'UN Me' Review: Casting Shame on World Body, Media

'UN Me' Review: Casting Shame on World Body, Media

The new documentary “U.N. Me” takes the world body to task for ignoring genocides, aiding despots and failing to stop theocratic regimes from developing nuclear bombs.

Many of the tales told in the film, available now in theaters and via Video on Demand services, aren’t new. But co-director and star Ami Horowitz puts all the pieces together in a way the mainstream media and, more glaringly, previous directors, couldn’t bother to do. Working on a small budget and little media play, Horowitz shames both his subject matter and today’s artists who refuse to hold the U.N. responsible for its wide-ranging atrocities.

“U.N. Me” argues an organization which began in 1946 with the loftiest of goals is awash in bureaucracy, corruption and greed. Not only does it rarely serve its core missions of promoting peace and stopping war, it often makes matters far worse – and no one is held accountable.

Horowitz stands in for Michael Moore, a fitfully effective technique to guide us through the U.N. horror stories. The film acknowledges up front the U.N. occasionally distributes aid to impoverished countries in a purposeful way, using its ties and resources for good. 

The film opens with Horowitz visiting the U.N. building in New York City to show its empty halls while several world hot spots continue to blaze. It’s an inauspicious start for the film, but Horowitz is just warming up. When the film stops aping Moore’s uber-personal documentary approach the results are chilling. And Horowitz occasionally uses his good humor to expose U.N. officials in a way a traditional line of questioning couldn’t.

It’s priceless to watch a U.N. official wonder aloud what Iran’s plans would be if it acquired a nuclear weapon one moment, then see a series of press clippings where country president Mahmoud Ahmadinejad declares he wants to wipe Israel off the map.

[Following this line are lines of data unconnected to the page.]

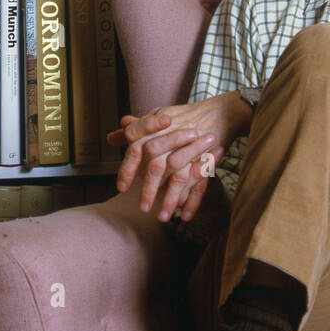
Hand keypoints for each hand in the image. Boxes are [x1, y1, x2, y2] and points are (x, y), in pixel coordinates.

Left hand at [107, 92, 251, 222]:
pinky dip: (193, 201)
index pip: (136, 149)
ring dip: (170, 200)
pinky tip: (186, 216)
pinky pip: (200, 182)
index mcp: (156, 129)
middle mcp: (172, 139)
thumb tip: (111, 138)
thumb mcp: (156, 118)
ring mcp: (192, 150)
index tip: (121, 187)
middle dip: (149, 190)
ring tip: (163, 218)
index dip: (127, 168)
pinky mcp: (208, 159)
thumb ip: (134, 130)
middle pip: (156, 166)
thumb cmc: (182, 117)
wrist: (218, 112)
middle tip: (143, 209)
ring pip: (178, 178)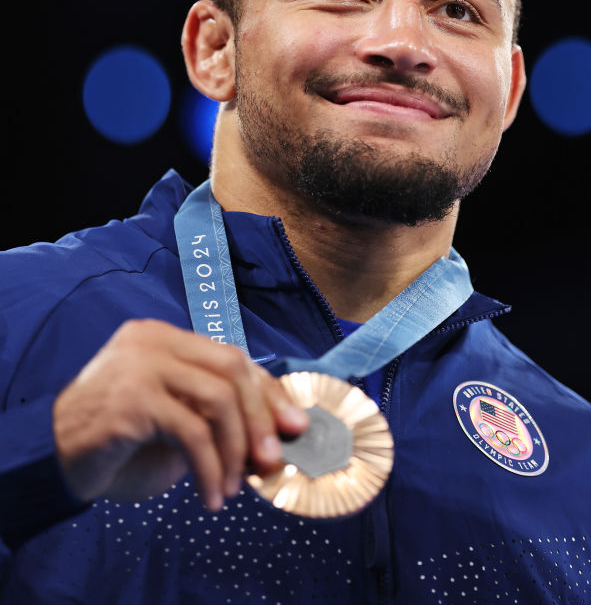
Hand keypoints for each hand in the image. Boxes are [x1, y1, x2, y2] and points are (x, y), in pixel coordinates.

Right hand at [52, 319, 308, 510]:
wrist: (54, 459)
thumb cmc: (118, 442)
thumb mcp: (174, 419)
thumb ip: (213, 414)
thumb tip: (275, 434)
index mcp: (164, 336)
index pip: (231, 357)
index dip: (268, 392)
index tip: (294, 425)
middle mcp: (153, 340)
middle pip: (231, 369)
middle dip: (260, 418)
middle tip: (272, 460)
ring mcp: (140, 364)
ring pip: (217, 398)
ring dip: (235, 449)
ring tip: (232, 486)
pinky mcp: (132, 398)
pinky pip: (191, 432)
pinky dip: (211, 468)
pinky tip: (210, 496)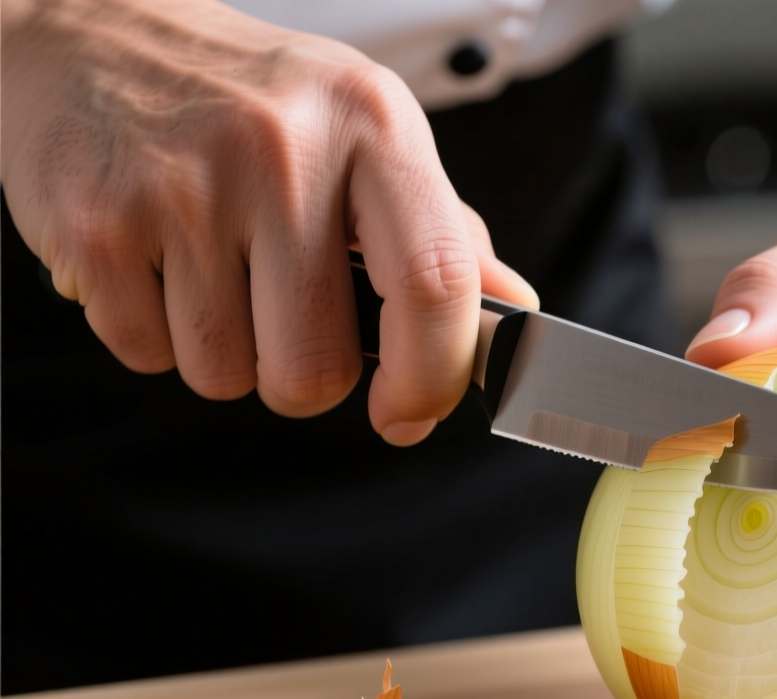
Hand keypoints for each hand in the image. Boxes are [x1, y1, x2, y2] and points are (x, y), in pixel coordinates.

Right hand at [0, 0, 536, 442]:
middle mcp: (282, 149)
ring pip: (229, 375)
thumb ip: (445, 233)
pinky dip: (155, 337)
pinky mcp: (98, 222)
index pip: (434, 282)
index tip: (408, 413)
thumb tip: (514, 317)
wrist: (92, 37)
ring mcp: (184, 185)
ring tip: (214, 271)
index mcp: (374, 125)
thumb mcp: (367, 135)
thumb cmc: (253, 101)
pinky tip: (158, 264)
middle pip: (318, 367)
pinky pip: (149, 356)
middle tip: (285, 315)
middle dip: (305, 377)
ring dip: (227, 356)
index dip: (430, 376)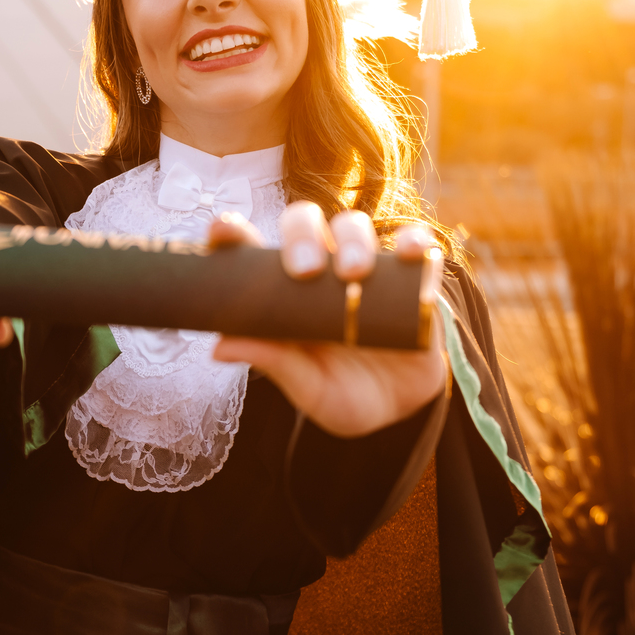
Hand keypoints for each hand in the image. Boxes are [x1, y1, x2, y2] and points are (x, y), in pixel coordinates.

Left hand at [208, 205, 445, 436]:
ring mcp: (367, 267)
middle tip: (305, 271)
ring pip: (354, 225)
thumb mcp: (311, 388)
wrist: (405, 411)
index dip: (234, 232)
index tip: (222, 231)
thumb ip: (274, 364)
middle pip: (304, 223)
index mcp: (285, 293)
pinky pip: (415, 243)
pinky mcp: (412, 273)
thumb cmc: (346, 396)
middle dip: (300, 237)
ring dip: (352, 241)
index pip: (253, 250)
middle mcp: (323, 270)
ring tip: (355, 275)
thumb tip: (219, 347)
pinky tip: (411, 254)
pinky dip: (414, 241)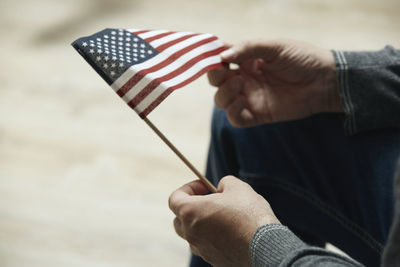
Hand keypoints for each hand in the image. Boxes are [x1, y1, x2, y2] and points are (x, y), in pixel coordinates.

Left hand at [168, 176, 279, 266]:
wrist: (266, 246)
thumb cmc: (249, 214)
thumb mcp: (237, 186)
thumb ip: (224, 182)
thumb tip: (221, 187)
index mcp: (190, 213)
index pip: (174, 198)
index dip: (187, 188)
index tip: (203, 185)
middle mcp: (191, 234)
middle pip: (179, 219)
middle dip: (191, 206)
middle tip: (210, 200)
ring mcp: (201, 250)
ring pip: (193, 235)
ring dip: (202, 223)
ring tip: (222, 215)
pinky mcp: (214, 261)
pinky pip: (207, 246)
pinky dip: (213, 237)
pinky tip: (232, 231)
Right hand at [208, 39, 342, 126]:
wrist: (324, 81)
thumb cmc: (303, 59)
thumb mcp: (275, 47)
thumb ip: (248, 48)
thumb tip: (222, 55)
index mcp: (247, 60)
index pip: (221, 60)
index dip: (213, 58)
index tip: (213, 56)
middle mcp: (245, 79)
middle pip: (216, 81)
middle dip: (215, 76)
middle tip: (226, 71)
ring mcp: (250, 97)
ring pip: (221, 100)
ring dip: (224, 93)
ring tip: (239, 85)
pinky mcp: (258, 114)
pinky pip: (236, 119)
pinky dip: (233, 111)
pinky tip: (243, 101)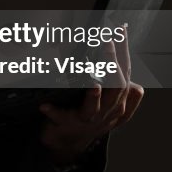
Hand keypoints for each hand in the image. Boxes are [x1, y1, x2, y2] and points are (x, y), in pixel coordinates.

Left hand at [39, 27, 142, 166]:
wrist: (68, 142)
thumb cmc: (89, 116)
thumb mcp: (108, 101)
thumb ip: (118, 83)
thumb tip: (122, 56)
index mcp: (119, 101)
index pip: (125, 71)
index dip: (125, 51)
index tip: (120, 29)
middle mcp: (108, 111)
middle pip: (117, 87)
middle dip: (113, 64)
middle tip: (107, 42)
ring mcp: (89, 120)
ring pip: (95, 107)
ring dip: (94, 95)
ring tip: (93, 84)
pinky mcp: (69, 125)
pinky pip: (62, 118)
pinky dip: (54, 111)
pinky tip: (45, 105)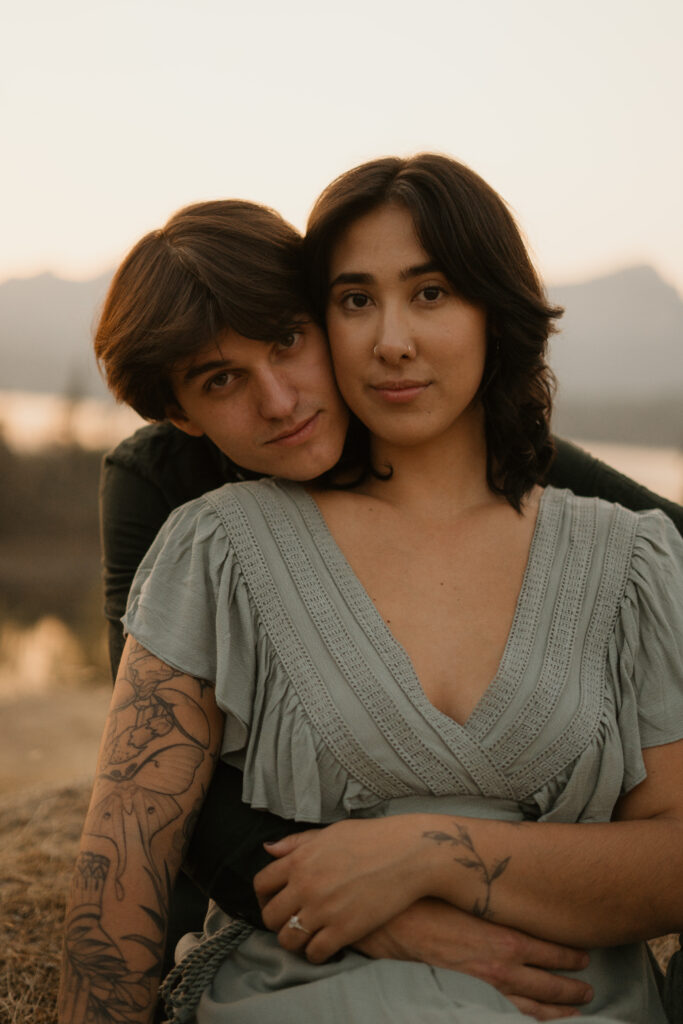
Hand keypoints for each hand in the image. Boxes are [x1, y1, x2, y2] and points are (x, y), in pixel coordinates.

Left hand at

The film checks off a list of U.N. horror stories, from ignoring the thousands of dead bodies in Rwanda in the 1990s to enabling Saddam Hussein’s monstrous “oil for food” scandal. Along the way we see a bureaucracy as thick as brick, officials throwing money at associates to spend at swanky beaches and watch cover ups and obfuscations that seem too fanciful to be real.

The saga of U.N. councils dedicated to eradicating terrorism and racism staffed by countries who epitomize those conditions would be laughably if it weren’t all true.

The film interviews U.N. critics, former U.N. officials, investigative reporters and diplomats in a ruggedly disciplined approach that lets all sides have their say. And it’s fascinating to watch U.N. officials bob and weave their way through Q&As about the body’s poisonous behavior. Hearing a Sudanese representative blame a growing pile of dead citizens on “climate change” is to witness just how far countries will go to cover up their deeds.

Horowitz, whose narration is superb, is alternately affable and a little self content with his humor. But he chases his sources with an admirable intensity and refuses to appease them with softball queries. Some of the exchanges are difficult to watch.

“U.N. Me” isn’t just a scathing indictment of the world body. It’s an indie shot across the bow of the documentary film industry which has all but ignored the ongoing crisis. Where is Moore and his illustrious peers while Horowitz and company were doing the grunt work of getting “U.N. Me” made?

It’s a pair of tragedies captured in one compelling documentary.